The setup module provides functions that automate the manipulation of XML files, including:

  • Creation of a local-xml folder in a user-specified location, and per-project folders within local-xml to organize files used for different analyses.
  • Programmatically editing input XML files by copying the designated files from the “parent” scenario and creating scenario-specific versions within the local-xml project folder. Editing is performed using the xmlstarlet command-line program. (See http://xmlstar.sourceforge.net)
  • Likewise, the parent scenario’s config.xml file is copied and modified as indicated by the scenario setup script.
  • Automation of arbitrarily complex, multi-file changes ensures that all required changes are handled correctly and consistently.
  • Support for dynamically generating policy constraint files that compute constraint values based on baseline scenario results. This is used primarily for Monte Carlo simulations, in which the baseline results for each trial generally differ.
  • Generic GCAM XML functions:
    • Set scenario name, stop period, climate output interval, solution tolerance.
    • Add, update, and delete scenario components from configuration.xml.
    • Add policy definition and constraint file pairs.
    • Extract a definition from the global technology database and create a regional copy for further customization.
    • Currently defined functions can modify performance coefficients, non-energy-cost, shutdown rate for specified technologies, residue supply curves, and more.

Benefits

  • Automates and simplifies modification of XML files, which is less error-prone than manually editing these files.
  • Documents changes made to the standard GCAM setup, without requiring maintenance of ancillary files. (The script is the documentation.)
  • Facilitates project file management using version control systems such as svn or git by operating on small scripts rather than large XML files.
  • Centralizes common functionality. Modifications to the Python xmlEditor module are immediately available to all projects.
  • Simplifies synchronization between baseline and policy scenarios: after updating the baseline script (adding constraints, changing stop-period, etc.), re-running the policy setup scripts keep everything synchronized.

Rationale

The R-based gcam-data-system (GDS) that comes with GCAM is an excellent method for managing the core GCAM input files. It is an essential tool for changing global parameters such as GDP and population whose influence spans multiple values across XML files.

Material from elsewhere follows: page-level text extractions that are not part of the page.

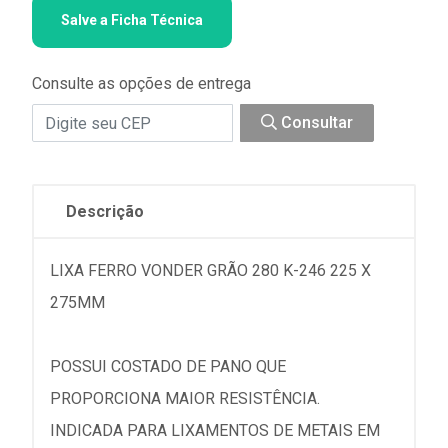
Salve a Ficha Técnica
Consulte as opções de entrega
Consultar
Descrição
LIXA FERRO VONDER GRÃO 280 K-246 225 X
275MM
POSSUI COSTADO DE PANO QUE
PROPORCIONA MAIOR RESISTÊNCIA.
INDICADA PARA LIXAMENTOS DE METAIS EM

The GDS, however, is relatively “heavy-weight”. Modifying input files is accomplished most safely by copying the entire gcam-data-system directory, modifying some CSV inputs, and regenerating the XML files. This approach doesn’t facilitate small-scale changes in select files. Nor does it address changes to configuration files.

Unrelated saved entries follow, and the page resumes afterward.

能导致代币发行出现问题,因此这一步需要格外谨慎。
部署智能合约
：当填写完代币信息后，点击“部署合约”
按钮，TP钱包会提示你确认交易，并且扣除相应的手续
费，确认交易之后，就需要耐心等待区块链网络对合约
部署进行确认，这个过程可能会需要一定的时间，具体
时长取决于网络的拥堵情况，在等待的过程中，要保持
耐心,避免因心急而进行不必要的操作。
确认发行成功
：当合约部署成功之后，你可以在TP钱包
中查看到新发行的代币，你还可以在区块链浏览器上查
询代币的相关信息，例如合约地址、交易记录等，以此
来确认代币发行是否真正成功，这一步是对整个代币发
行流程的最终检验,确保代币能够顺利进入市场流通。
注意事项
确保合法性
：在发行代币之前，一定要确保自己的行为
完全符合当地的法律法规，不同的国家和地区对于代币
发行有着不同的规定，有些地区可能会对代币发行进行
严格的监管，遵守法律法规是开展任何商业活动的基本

A more subtle issue with relying on the GDS is that any changes to data values in CSV files must be documented outside the CSV files. Separating changes from the documentation of those changes eventually results in divergence between the two.

A lighter-weight approach is to modify the XML files generated by the R-based system. Manually editing XML files is relatively easy to do, but keeping files synchronized–so that policy files include all the changes made in baseline files, for example–is a manual process, and therefore error-prone.

The GCAM XML-Setup tools were designed to address all of these issues.